Go through the lines below and copy any that hold the string "filter".

== Supplied entries ==

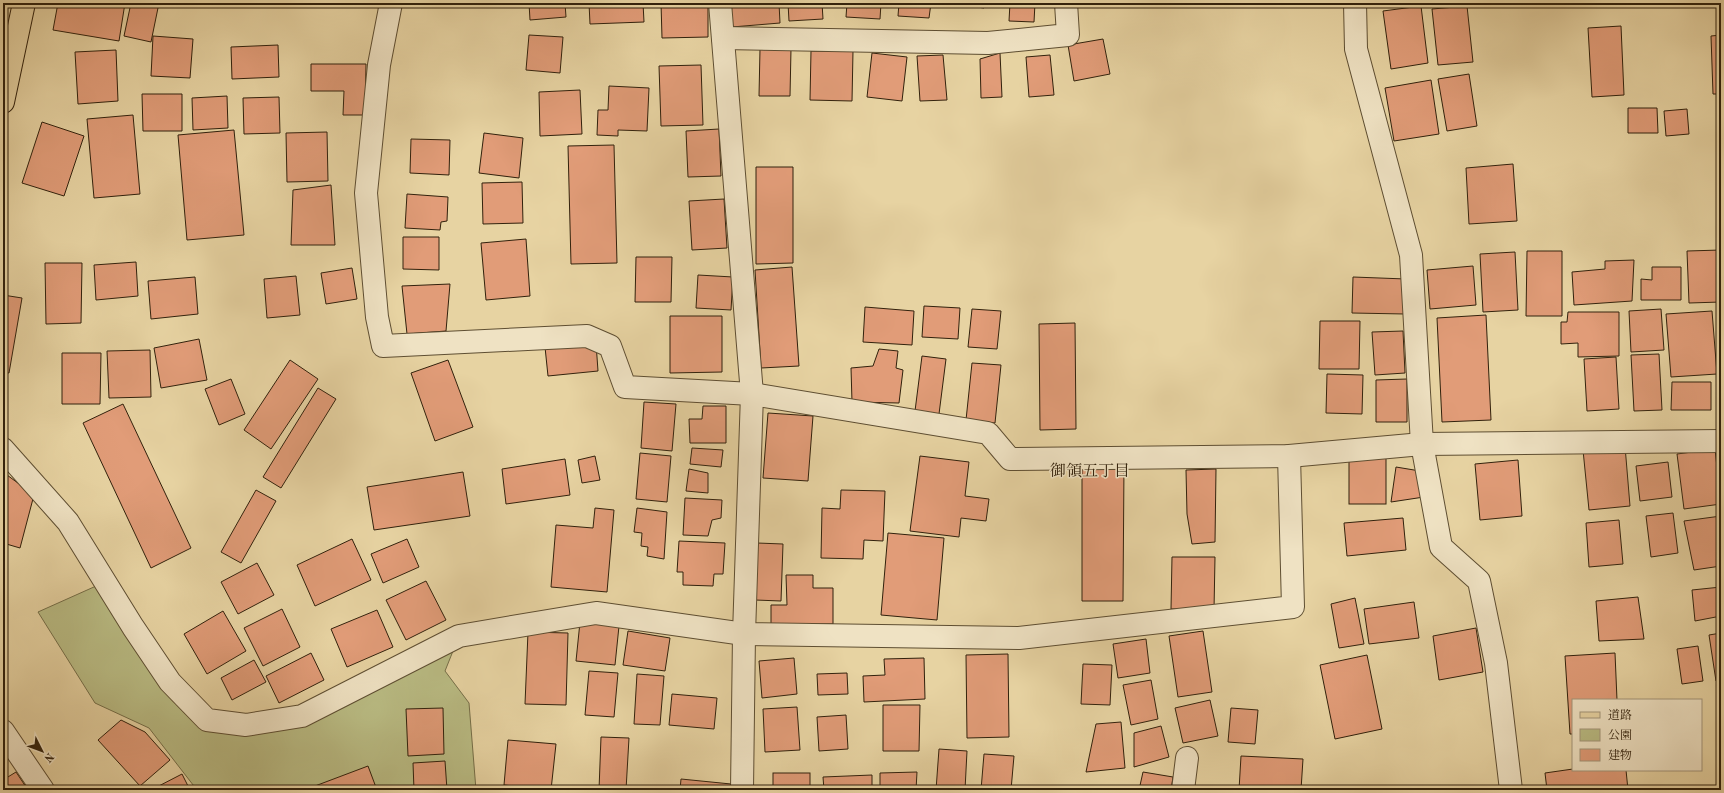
<svg xmlns="http://www.w3.org/2000/svg" width="1724" height="793" font-family="'Old Standard TT','Noto Serif JP',serif">
<rect width="100%" height="100%" fill="#e7d3a2"/>
<filter id="stains"><feTurbulence type="fractalNoise" baseFrequency=".005" numOctaves="4"/><feColorMatrix values="0 0 0 0 .2 0 0 0 0 .09 0 0 0 0 .02 0 0 0 .5 -.17"/></filter>
<radialGradient id="worn" r=".72"><stop offset=".6" stop-color="#630" stop-opacity="0"/><stop offset="1" stop-color="#630" stop-opacity=".3"/></radialGradient>
<polygon fill="#b9bb83" stroke="#756e48" points="105,582 207,720 302,716 459,636 445,671 469,703 476,790 197,790 149,728 95,703 38,612"/>
<g fill="#e19c78" stroke="#31210c">
<polygon points="58,3 125,3 119,41 53,30"/>
<polygon points="131,3 159,3 151,42 124,36"/>
<polygon points="253,3 291,3 291,7 253,5"/>
<polygon points="306,3 339,3 339,5 306,4"/>
<polygon points="347,3 386,3 386,8 347,6"/>
<polygon points="529,3 565,3 566,17 530,20"/>
<polygon points="589,3 643,3 644,22 590,24"/>
<polygon points="661,3 708,3 708,37 662,38"/>
<polygon points="730,3 779,3 780,23 732,27"/>
<polygon points="788,3 822,3 823,19 789,21"/>
<polygon points="847,3 881,3 880,19 846,17"/>
<polygon points="899,3 931,3 929,18 898,16"/>
<polygon points="948,3 985,3 984,8"/>
<polygon points="1010,3 1035,3 1034,22 1009,21"/>
<polygon points="1421,6 1428,63 1391,69 1383,11"/>
<polygon points="1467,6 1473,62 1438,65 1432,9"/>
<polygon points="1621,26 1624,95 1592,97 1588,28"/>
<polygon points="529,35 563,37 560,73 526,70"/>
<polygon points="1721,35 1721,94 1713,94 1711,36"/>
<polygon points="153,36 193,39 190,78 151,76"/>
<polygon points="1103,39 1110,74 1074,81 1068,45"/>
<polygon points="278,45 279,77 232,79 231,47"/>
<polygon points="760,49 791,49 790,96 759,96"/>
<polygon points="116,50 118,101 78,104 75,52"/>
<polygon points="811,51 853,51 852,101 810,100"/>
<polygon points="872,53 907,57 902,101 867,97"/>
<polygon points="1000,53 1002,97 981,98 980,59"/>
<polygon points="943,55 947,100 920,101 917,56"/>
<polygon points="1050,55 1054,95 1029,97 1026,57"/>
<polygon points="311,64 366,64 365,115 343,115 344,91 311,91"/>
<polygon points="701,65 703,125 661,126 659,66"/>
<polygon points="1469,74 1477,126 1447,131 1438,79"/>
<polygon points="1431,80 1439,134 1394,141 1385,88"/>
<polygon points="609,86 649,88 647,131 618,130 618,136 597,135 598,110 608,110"/>
<polygon points="580,90 582,134 540,136 539,92"/>
<polygon points="142,94 182,94 182,131 143,131"/>
<polygon points="227,96 228,128 193,130 192,98"/>
<polygon points="279,97 280,133 244,134 243,98"/>
<polygon points="1628,108 1657,108 1658,133 1628,133"/>
<polygon points="1687,109 1689,134 1666,136 1664,111"/>
<polygon points="133,115 140,194 94,198 87,119"/>
<polygon points="42,122 84,136 64,196 22,183"/>
<polygon points="719,129 721,176 688,177 686,131"/>
<polygon points="234,130 244,235 187,240 178,135"/>
<polygon points="327,132 328,181 287,182 286,133"/>
<polygon points="484,133 523,138 519,178 479,173"/>
<polygon points="411,139 450,140 449,175 410,173"/>
<polygon points="614,145 617,263 571,264 568,146"/>
<polygon points="1513,164 1517,221 1469,224 1466,168"/>
<polygon points="756,167 793,167 793,263 756,264"/>
<polygon points="522,182 523,223 483,224 482,183"/>
<polygon points="331,185 335,245 291,245 293,190"/>
<polygon points="407,194 448,197 447,221 441,222 440,230 405,228"/>
<polygon points="724,199 727,248 692,250 689,201"/>
<polygon points="403,237 439,237 439,270 403,269"/>
<polygon points="526,239 530,296 486,300 481,243"/>
<polygon points="1721,250 1721,302 1689,303 1687,251"/>
<polygon points="1527,251 1562,251 1562,316 1526,316"/>
<polygon points="1515,252 1518,310 1483,312 1480,254"/>
<polygon points="636,257 672,257 671,302 635,302"/>
<polygon points="1634,260 1632,301 1574,305 1572,272 1605,269 1605,261"/>
<polygon points="136,262 138,296 96,300 94,265"/>
<polygon points="45,263 82,263 81,323 46,324"/>
<polygon points="1473,266 1476,305 1430,309 1427,270"/>
<polygon points="792,267 799,366 761,368 755,270"/>
<polygon points="1652,267 1681,267 1681,300 1641,300 1641,279 1652,280"/>
<polygon points="352,268 357,299 326,304 321,273"/>
<polygon points="698,275 733,277 731,310 696,308"/>
<polygon points="296,276 300,315 267,318 264,279"/>
<polygon points="195,277 198,314 151,319 148,281"/>
<polygon points="1353,277 1406,279 1405,314 1352,313"/>
<polygon points="450,284 446,331 407,334 402,286"/>
<polygon points="3,295 22,298 9,373 3,372"/>
<polygon points="924,306 960,308 958,339 922,337"/>
<polygon points="865,307 914,311 912,345 863,342"/>
<polygon points="972,309 1001,311 997,349 968,347"/>
<polygon points="1661,309 1664,350 1631,352 1629,311"/>
<polygon points="1712,311 1717,374 1671,377 1666,314"/>
<polygon points="1568,312 1619,312 1619,356 1578,357 1578,343 1561,344 1561,322 1567,322"/>
<polygon points="1486,315 1491,420 1442,422 1437,318"/>
<polygon points="670,316 722,316 722,372 670,373"/>
<polygon points="1320,321 1360,321 1359,369 1319,369"/>
<polygon points="1075,323 1076,429 1040,430 1039,324"/>
<polygon points="1403,331 1405,373 1375,375 1372,332"/>
<polygon points="199,339 207,380 161,388 154,348"/>
<polygon points="596,343 598,371 548,376 545,347"/>
<polygon points="879,349 898,351 896,368 903,370 899,403 852,402 851,368 873,366"/>
<polygon points="150,350 151,397 109,398 107,351"/>
<polygon points="62,353 101,353 100,404 62,404"/>
<polygon points="1659,354 1662,410 1634,411 1631,355"/>
<polygon points="922,356 946,359 939,414 915,411"/>
<polygon points="1616,357 1619,409 1587,411 1584,359"/>
<polygon points="290,360 318,379 271,449 244,430"/>
<polygon points="448,360 473,427 435,441 411,373"/>
<polygon points="972,363 1001,365 995,423 966,420"/>
<polygon points="1327,374 1363,375 1362,414 1326,413"/>
<polygon points="231,379 245,414 219,425 205,389"/>
<polygon points="1407,379 1407,422 1376,422 1376,380"/>
<polygon points="1672,382 1711,382 1711,410 1671,410"/>
<polygon points="318,388 336,399 281,488 263,477"/>
<polygon points="644,402 676,404 672,451 641,448"/>
<polygon points="123,404 191,548 151,568 83,423"/>
<polygon points="703,406 726,406 726,443 690,443 689,419 702,419"/>
<polygon points="768,413 813,416 808,481 763,478"/>
<polygon points="1625,446 1630,506 1589,510 1583,450"/>
<polygon points="692,448 723,450 721,467 690,464"/>
<polygon points="1715,449 1721,504 1684,509 1677,454"/>
<polygon points="640,453 671,456 667,502 636,499"/>
<polygon points="595,456 600,480 582,483 578,460"/>
<polygon points="920,456 969,462 965,496 989,499 986,521 961,518 959,537 910,531"/>
<rect x="1349" y="457" width="37" height="47"/>
<polygon points="565,459 570,495 506,504 502,469"/>
<polygon points="1518,460 1522,516 1480,520 1475,464"/>
<polygon points="1668,462 1672,497 1640,501 1636,466"/>
<polygon points="1124,464 1123,601 1082,601 1082,465"/>
<polygon points="1396,467 1420,471 1424,497 1391,502"/>
<polygon points="689,469 708,473 708,493 686,491"/>
<polygon points="1216,469 1215,542 1192,544 1187,514 1186,470"/>
<polygon points="3,472 34,495 20,548 3,543 4,534 3,534"/>
<polygon points="463,472 470,516 374,530 367,487"/>
<polygon points="256,490 276,501 241,563 221,552"/>
<polygon points="841,490 885,491 883,541 864,540 863,559 821,558 822,508 840,509"/>
<polygon points="685,498 722,500 721,518 712,520 708,536 683,535"/>
<polygon points="595,508 614,510 607,592 551,587 556,525 593,528"/>
<polygon points="637,508 667,512 664,559 647,556 648,547 641,546 642,533 634,532"/>
<polygon points="1673,513 1678,553 1651,557 1646,516"/>
<polygon points="1721,516 1721,566 1694,570 1684,521"/>
<polygon points="1403,518 1406,550 1347,556 1344,523"/>
<polygon points="1619,520 1623,564 1589,567 1586,523"/>
<polygon points="888,533 944,538 937,620 881,615"/>
<polygon points="352,539 371,580 315,606 297,565"/>
<polygon points="407,539 419,567 383,583 371,554"/>
<polygon points="679,541 725,543 723,574 714,574 713,586 683,585 683,572 677,572"/>
<polygon points="757,543 783,544 781,601 755,600"/>
<polygon points="1172,557 1215,557 1214,610 1171,609"/>
<polygon points="257,563 274,595 238,614 221,582"/>
<polygon points="786,575 813,575 813,588 833,588 833,624 771,625 771,605 787,605"/>
<polygon points="426,581 446,620 406,640 386,600"/>
<polygon points="1721,587 1721,616 1695,621 1692,590"/>
<polygon points="1638,597 1644,639 1599,641 1596,601"/>
<polygon points="1355,598 1364,644 1339,648 1331,604"/>
<polygon points="1414,602 1419,638 1369,644 1364,609"/>
<polygon points="282,609 300,647 263,666 244,628"/>
<polygon points="377,610 393,647 347,667 331,629"/>
<polygon points="223,611 246,651 207,674 184,634"/>
<polygon points="580,622 619,626 615,665 576,661"/>
<polygon points="1476,628 1483,672 1439,680 1433,636"/>
<polygon points="628,631 670,638 665,671 623,665"/>
<polygon points="1203,631 1212,692 1178,697 1169,636"/>
<polygon points="528,632 568,633 566,705 525,704"/>
<polygon points="1721,633 1721,680 1716,681 1709,635"/>
<polygon points="1146,639 1150,673 1118,678 1113,644"/>
<polygon points="1698,646 1703,681 1682,684 1677,649"/>
<polygon points="311,653 324,680 279,703 266,676"/>
<polygon points="1615,653 1617,700 1573,700 1573,734 1570,734 1565,656"/>
<polygon points="1008,654 1009,737 967,738 966,655"/>
<polygon points="1367,655 1382,729 1335,739 1320,665"/>
<polygon points="794,658 797,694 762,698 759,661"/>
<polygon points="924,658 925,699 864,702 863,676 885,675 884,659"/>
<polygon points="254,660 266,682 232,700 221,678"/>
<polygon points="1083,664 1112,665 1110,705 1081,704"/>
<polygon points="589,671 618,673 614,717 585,715"/>
<polygon points="847,673 848,694 818,695 817,674"/>
<polygon points="637,674 664,676 660,725 634,724"/>
<polygon points="1151,680 1158,719 1131,725 1123,685"/>
<polygon points="672,694 717,698 714,729 669,725"/>
<polygon points="1210,700 1218,736 1183,743 1175,708"/>
<polygon points="883,705 920,705 919,751 883,751"/>
<polygon points="797,707 800,750 765,752 763,709"/>
<polygon points="443,708 444,754 408,756 406,709"/>
<polygon points="1231,708 1258,710 1255,744 1228,742"/>
<polygon points="1721,708 1721,755 1720,755 1718,709"/>
<polygon points="846,715 848,749 819,751 817,717"/>
<polygon points="121,720 145,732 170,760 140,786 98,740"/>
<polygon points="1121,722 1125,768 1086,772 1096,724"/>
<polygon points="1161,726 1169,757 1134,767 1134,733"/>
<polygon points="601,737 629,738 626,790 599,790"/>
<polygon points="508,740 556,744 551,790 504,785"/>
<polygon points="939,749 967,751 965,790 936,790"/>
<polygon points="984,754 1014,756 1011,790 981,790"/>
<polygon points="1241,756 1303,759 1301,790 1239,790"/>
<polygon points="445,761 447,790 414,790 413,763"/>
<polygon points="368,766 377,790 316,790 315,786"/>
<polygon points="1573,769 1626,770 1628,790 1547,790 1545,773"/>
<polygon points="16,772 28,790 3,790 3,780"/>
<polygon points="917,772 916,790 880,790 880,773"/>
<polygon points="1143,772 1173,777 1171,790 1139,790"/>
<rect x="773" y="773" width="37" height="17"/>
<polygon points="182,774 190,790 154,790 153,789"/>
<polygon points="872,775 872,790 824,790 823,777"/>
<polygon points="681,779 731,784 731,790 680,790"/>
</g>
<g fill="none" stroke-linecap="round" stroke-linejoin="round">
<defs>
<g id="minor">
<polyline points="391,3 379,65 366,193 377,317 383,346 587,336 610,346 625,387 752,394 988,433 1010,459 1289,456 1422,444 1721,441"/>
<polyline points="720,3 752,394 744,634 742,790"/>
<polyline points="1355,3 1356,49 1411,255 1422,444 1441,547 1479,581 1496,663 1511,790"/>
<polyline points="723,38 988,43 1068,35 1066,3"/>
<polyline points="3,449 68,522 133,627 170,682 207,720 246,725 302,716 459,636 596,613 744,634 1019,638 1293,607 1289,456"/>
<polyline points="3,731 43,790"/>
<polyline points="1183,790 1187,758"/>
</g>
<polyline id="major" points="3,102 24,3"/>
</defs>
<use href="#minor" stroke="#5e4e32" stroke-width="24"/>
<use href="#major" stroke="#31210c" stroke-width="24"/>
<use href="#minor" stroke="#efe2c3" stroke-width="22"/>
<use href="#major" stroke="#e7d3a2" stroke-width="22"/>
</g>
<g text-anchor="middle" stroke-width="3" stroke-linejoin="round" paint-order="stroke">
<g font-size="16" fill="#31210c" stroke="#efe2c3">
<text x="1090" y="476">御領五丁目</text>
</g>
</g>
<rect width="1724" height="793" fill="none" stroke="#e7d3a2" stroke-width="16"/>
<rect x="4" y="4" width="1716" height="785" fill="none" stroke="#31210c" stroke-width="2"/>
<rect x="8" y="8" width="1708" height="777" fill="none" stroke="#31210c"/>
<rect x="1572" y="699" width="130" height="72" fill="#efe2c3" stroke="#a3957a"/>
<rect x="1580" y="712" width="20" height="6" fill="#e7d3a2" stroke="#a3957a"/>
<text x="1608" y="719" font-size="12" fill="#31210c">道路</text>
<rect x="1580" y="729" width="20" height="12" fill="#b9bb83" stroke="#a3957a"/>
<text x="1608" y="739" font-size="12" fill="#31210c">公園</text>
<rect x="1580" y="749" width="20" height="12" fill="#e19c78" stroke="#a3957a"/>
<text x="1608" y="759" font-size="12" fill="#31210c">建物</text>
<g transform="translate(42 751) rotate(132)" stroke="#efe2c3" stroke-width="3" paint-order="stroke">
<path d="M0-3L7 15L0 10L-7 15Z" fill="#31210c"/>
<text y="-6" font-size="11" font-weight="bold" text-anchor="middle" fill="#31210c">N</text>
</g>
<rect width="100%" height="100%" filter="url(#stains)"/>
<rect width="100%" height="100%" fill="url(#worn)"/>
</svg>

===

#### Response to this task:
<filter id="stains"><feTurbulence type="fractalNoise" baseFrequency=".005" numOctaves="4"/><feColorMatrix values="0 0 0 0 .2 0 0 0 0 .09 0 0 0 0 .02 0 0 0 .5 -.17"/></filter>
<rect width="100%" height="100%" filter="url(#stains)"/>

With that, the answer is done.